Depuis, Guillaume et Benjamin se sont attelés, aidés en cela par une bande de potes, dont Anthonin des Bewitched Hands, autre groupe rémois de valeur, ou encore Gonzales, Tim de Wave Machines ou encore Esser, à nous préparer ce premier long jet d’une perfection totale, que ce soit dans l’apaisement (Crack my bones et sa pop légère) ou sous le joug d’une énergie débridée (Time to dance et ses prétentions post-punk dansantes, ainsi que ses voix entremêlées et ses sons délicieux dont l’omniprésence rend ce morceau indispensable).

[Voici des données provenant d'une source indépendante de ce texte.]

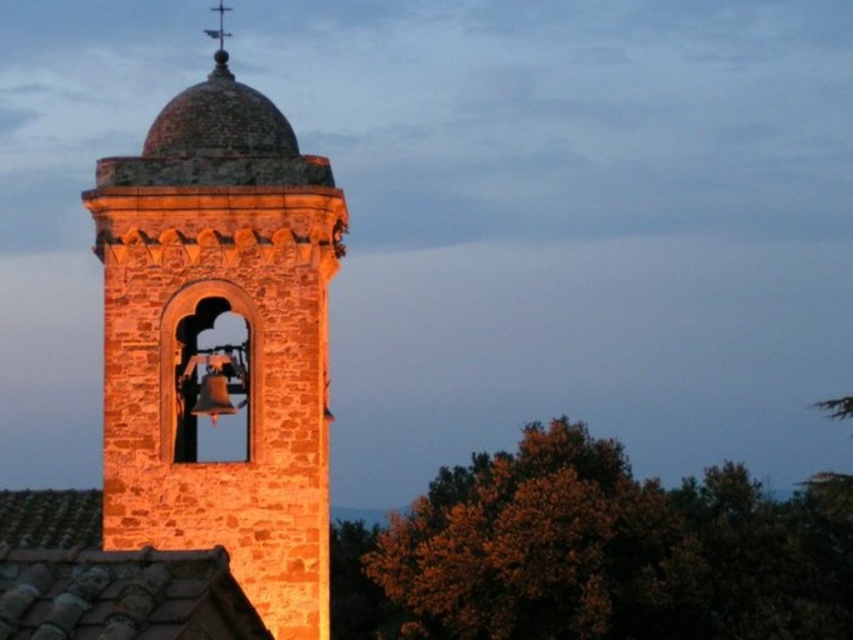
Is point (111, 296) behind point (218, 45)?

No.

Who is more forward, [209,93] or [228,33]?

Point [209,93] is more forward.

Find the location of `rustic stone bell tower at center`. rustic stone bell tower at center is located at coordinates (225, 346).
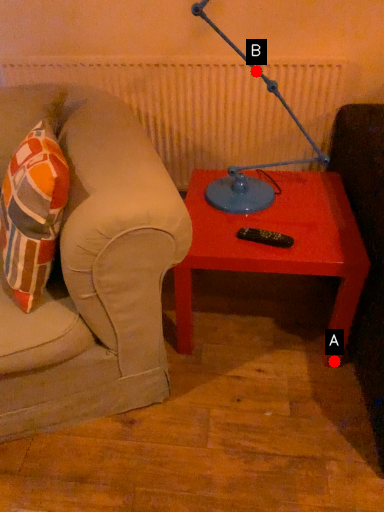
Question: Two points are circled on the image, labeled by A and B beside each circle. Which point is closer to the camera taking this photo?

Choices:
 (A) A is closer
 (B) B is closer

Answer: (B)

Une diversité de styles maitrisée à souhait est à mettre en avant; on passe par exemple d’un Cliché electro-soul enivrant à ce Crack my bones à la vêture quasi trip-hop, The Shoes ayant le don d’instaurer de façon récurrente des décors musicaux somptueux. Et le procédé n’entache en rien la tenue de l’ensemble et sa complémentarité, Bored succédant à ces deux titres, drapé d’atours electro-cold et d’intonations 80’s, avec le plus grand naturel.

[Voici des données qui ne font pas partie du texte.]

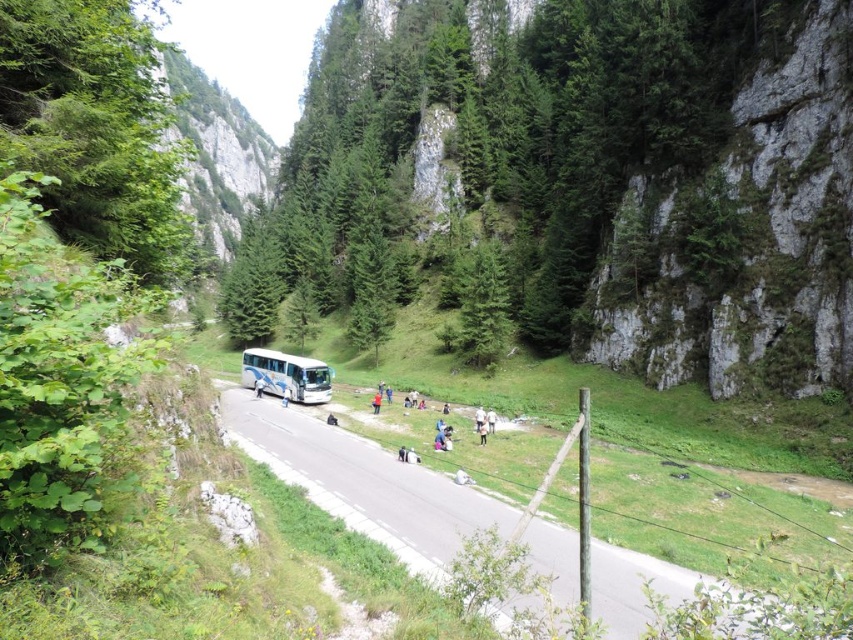
Question: Which point is farther to the camera?

Choices:
 (A) (305, 358)
 (B) (90, 1)
 (C) (558, 547)

Answer: (A)

Question: Can you confirm if green leafy tree at left is positioned to the left of white glossy tour bus at center?

Choices:
 (A) yes
 (B) no

Answer: (A)

Question: Does green leafy tree at left appear on the left side of white asphalt road at center?

Choices:
 (A) yes
 (B) no

Answer: (A)

Question: Which of these objects is positioned farthest from the white asphalt road at center?

Choices:
 (A) white glossy tour bus at center
 (B) green leafy tree at left

Answer: (A)

Question: Which of the following is the closest to the observer?

Choices:
 (A) white asphalt road at center
 (B) white glossy tour bus at center

Answer: (A)

Question: Observing the image, what is the correct spatial positioning of white asphalt road at center in reference to white glossy tour bus at center?

Choices:
 (A) left
 (B) right

Answer: (B)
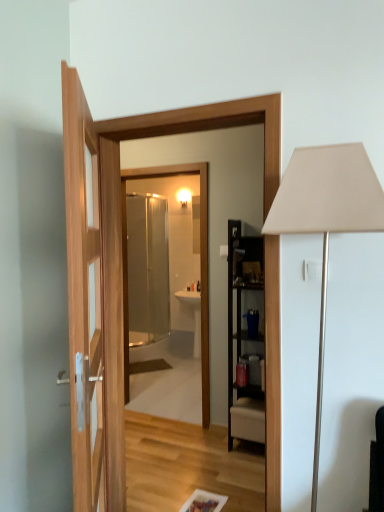
Question: Is white matte table lamp at right shorter than transparent glass mirror at center?

Choices:
 (A) yes
 (B) no

Answer: (A)

Question: Is white matte table lamp at right closer to camera compared to transparent glass mirror at center?

Choices:
 (A) no
 (B) yes

Answer: (B)

Question: Is white matte table lamp at right next to transparent glass mirror at center?

Choices:
 (A) yes
 (B) no

Answer: (B)

Question: Would you say white matte table lamp at right is outside transparent glass mirror at center?

Choices:
 (A) no
 (B) yes

Answer: (B)

Question: Is white matte table lamp at right further to camera compared to transparent glass mirror at center?

Choices:
 (A) yes
 (B) no

Answer: (B)

Question: Is white matte table lamp at right thinner than transparent glass mirror at center?

Choices:
 (A) no
 (B) yes

Answer: (A)

Question: Would you say clear glass shower door at center is part of transparent glass mirror at center's contents?

Choices:
 (A) no
 (B) yes

Answer: (A)

Question: Can you confirm if transparent glass mirror at center is smaller than clear glass shower door at center?

Choices:
 (A) no
 (B) yes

Ailleurs, on profite pleinement de Stay the same, excellente ouverture qu’Esser rend meilleure encore, exercice electro-pop agité, aux sonorités justes et ingénieuses, ou d’un Cover your eyes ou la paire est épaulée par Tim et sert un essai pop aux relents funky auquel on succombe bien vite. La haute qualité des ornements liés à chaque plage contribue à parfaire le tout, également au sommet sur un People movin’ sur lequel l’electro des Champenois cohabite avec, comme sur Cover your eyes, des instants funky, et qui vient magnifier cette triplette introductive imparable.
Aussi dansant que pensé, Crack my bones recèle aussi un Wastin’ time à la mélancolie magique sur son intro, dont les choeurs et la pop désabusée, malmenée par des percussions mises en avant, font merveille. Sa fin de parcours, impulsée par The wolf under the moon et son rythme vif, bien breaké par le piano de Gonzales, les chants simultanément rêveurs et enlevés, allant de pair, venant créditer d’autant plus cette dernière ligne droite. Celle-ci prenant fin sur Investigator (s’il s’agit d’investigations sonores, on soulignera à quel point elles sont, pour le coup, porteuses et réussies), dont l’electro porté par des basses charnues, doublées de percus en cascades, suscite le même émerveillement qu’à l’occasion des neuf autres chansons.
A l’aise et ingénieux quel que soit le style pratiqué, The Shoes signe de toute évidence l’opus parfait, face auquel on ne peut rester immobile ni indifférent et qui, non-content de recourir à des genres différents et bien investis, démontre une étonnante faculté à tirer le meilleur de ceux-ci pour imposer, au final, une alchimie personnelle diablement persuasive.